I'd come to the Festival three years ago, when Steve was an intern, so we split a magnum of champagne to celebrate repetition. It was late and the bar felt too familiar, so we went for another drive.
At two, we found the Delaware River, parked and slid diagonally down to the riverbank. There was a firelight a half-mile to the left, the only evidence of humans. The view hadn't changed in 5,000 years.
Steve played his guitar and I watched the river, then stripped to my boxers and waded in, still wearing a buttoned dress shirt. My feet hurt from the stones. The moon was almost full, rimmed with an orange corona.
I meant to wade to my knees, but chose to push out farther, stumping over angled rocks, against current, then swimming a clumsy butterfly into black water. I hadn't gone swimming in three years, even though I love it. It was a surprise to the skin, a riot over my flesh. I floated face down, arms and legs stretched, hanging free, the water at my dangling toes cooler than the water at my neck.
I swam upstream, against the prodding current, past the sound of Steve's guitar, then spun and hung in the water, gut-up. The water dragged me towards the Atlantic, ears submerged, breath loud as a horror movie. There aren't many stars for Brooklyn.

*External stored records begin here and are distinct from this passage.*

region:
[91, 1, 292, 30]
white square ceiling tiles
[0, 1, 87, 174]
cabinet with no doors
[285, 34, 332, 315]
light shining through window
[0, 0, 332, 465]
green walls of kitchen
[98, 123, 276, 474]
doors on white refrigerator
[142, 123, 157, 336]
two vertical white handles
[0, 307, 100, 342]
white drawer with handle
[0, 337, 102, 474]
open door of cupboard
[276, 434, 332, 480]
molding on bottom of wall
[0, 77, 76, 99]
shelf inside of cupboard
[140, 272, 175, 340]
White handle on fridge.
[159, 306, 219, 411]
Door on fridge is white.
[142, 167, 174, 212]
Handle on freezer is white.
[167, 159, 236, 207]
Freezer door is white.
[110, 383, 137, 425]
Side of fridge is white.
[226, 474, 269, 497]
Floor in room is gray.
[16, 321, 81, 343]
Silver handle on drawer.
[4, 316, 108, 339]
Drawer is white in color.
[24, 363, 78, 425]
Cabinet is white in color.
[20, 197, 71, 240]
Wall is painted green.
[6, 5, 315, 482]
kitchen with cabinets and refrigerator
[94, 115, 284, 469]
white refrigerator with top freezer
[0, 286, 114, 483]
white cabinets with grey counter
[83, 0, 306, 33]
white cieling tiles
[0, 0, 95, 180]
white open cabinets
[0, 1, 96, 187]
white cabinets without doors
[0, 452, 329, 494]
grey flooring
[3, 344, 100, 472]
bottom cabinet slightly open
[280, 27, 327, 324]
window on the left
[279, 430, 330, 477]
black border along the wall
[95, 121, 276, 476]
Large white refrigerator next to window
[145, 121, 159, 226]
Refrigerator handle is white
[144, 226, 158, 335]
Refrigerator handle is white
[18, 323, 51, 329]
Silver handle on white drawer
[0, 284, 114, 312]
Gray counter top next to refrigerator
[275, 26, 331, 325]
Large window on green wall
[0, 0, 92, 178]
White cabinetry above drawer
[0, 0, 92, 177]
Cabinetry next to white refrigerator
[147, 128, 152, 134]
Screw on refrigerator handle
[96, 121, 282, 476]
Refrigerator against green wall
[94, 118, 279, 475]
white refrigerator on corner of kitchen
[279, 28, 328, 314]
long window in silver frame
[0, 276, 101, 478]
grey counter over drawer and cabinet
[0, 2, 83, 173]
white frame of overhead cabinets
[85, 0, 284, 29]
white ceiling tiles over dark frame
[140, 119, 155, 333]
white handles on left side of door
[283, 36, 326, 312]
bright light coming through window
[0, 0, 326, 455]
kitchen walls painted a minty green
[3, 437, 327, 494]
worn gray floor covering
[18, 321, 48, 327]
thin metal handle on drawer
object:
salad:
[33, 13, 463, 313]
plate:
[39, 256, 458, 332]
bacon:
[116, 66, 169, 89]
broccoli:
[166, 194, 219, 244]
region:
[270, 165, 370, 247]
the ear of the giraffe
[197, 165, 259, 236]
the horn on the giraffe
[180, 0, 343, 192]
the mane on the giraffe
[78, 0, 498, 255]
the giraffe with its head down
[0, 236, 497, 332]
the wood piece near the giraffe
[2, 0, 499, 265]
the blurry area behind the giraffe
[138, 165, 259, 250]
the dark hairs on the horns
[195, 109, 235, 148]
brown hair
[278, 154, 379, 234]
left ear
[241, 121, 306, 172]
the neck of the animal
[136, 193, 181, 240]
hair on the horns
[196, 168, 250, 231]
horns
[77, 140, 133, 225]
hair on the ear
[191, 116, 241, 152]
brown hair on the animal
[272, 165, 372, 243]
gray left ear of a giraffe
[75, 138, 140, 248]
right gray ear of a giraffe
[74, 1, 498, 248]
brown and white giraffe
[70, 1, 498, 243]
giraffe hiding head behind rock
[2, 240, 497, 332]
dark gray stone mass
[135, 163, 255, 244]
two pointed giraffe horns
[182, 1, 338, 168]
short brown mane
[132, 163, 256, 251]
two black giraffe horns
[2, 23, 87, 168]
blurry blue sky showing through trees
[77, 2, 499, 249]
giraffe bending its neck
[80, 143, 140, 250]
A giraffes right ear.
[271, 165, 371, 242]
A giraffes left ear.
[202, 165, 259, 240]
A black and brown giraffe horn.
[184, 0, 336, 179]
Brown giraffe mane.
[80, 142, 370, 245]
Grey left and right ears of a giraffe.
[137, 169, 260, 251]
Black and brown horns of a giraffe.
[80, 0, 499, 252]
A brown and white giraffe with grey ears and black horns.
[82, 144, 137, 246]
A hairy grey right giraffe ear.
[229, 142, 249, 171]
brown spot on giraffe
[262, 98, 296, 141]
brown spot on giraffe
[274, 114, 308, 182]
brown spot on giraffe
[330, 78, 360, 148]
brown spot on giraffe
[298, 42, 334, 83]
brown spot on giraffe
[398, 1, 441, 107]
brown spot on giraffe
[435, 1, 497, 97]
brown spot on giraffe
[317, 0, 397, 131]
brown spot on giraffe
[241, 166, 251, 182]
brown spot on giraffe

It's mostly planets, airplanes, and the tops of skyscrapers.
Breath, current, low dark hills, the orange moon, moldy rocks underwater. A meteor that split in two and vanished.
The river didn't wash anything away, and I didn't ask it to. Well fed, champagne drunk, wet, cold. The skin of my stomach fishbelly white, the purple button shirt rippled open, drifting, the moon out of reach.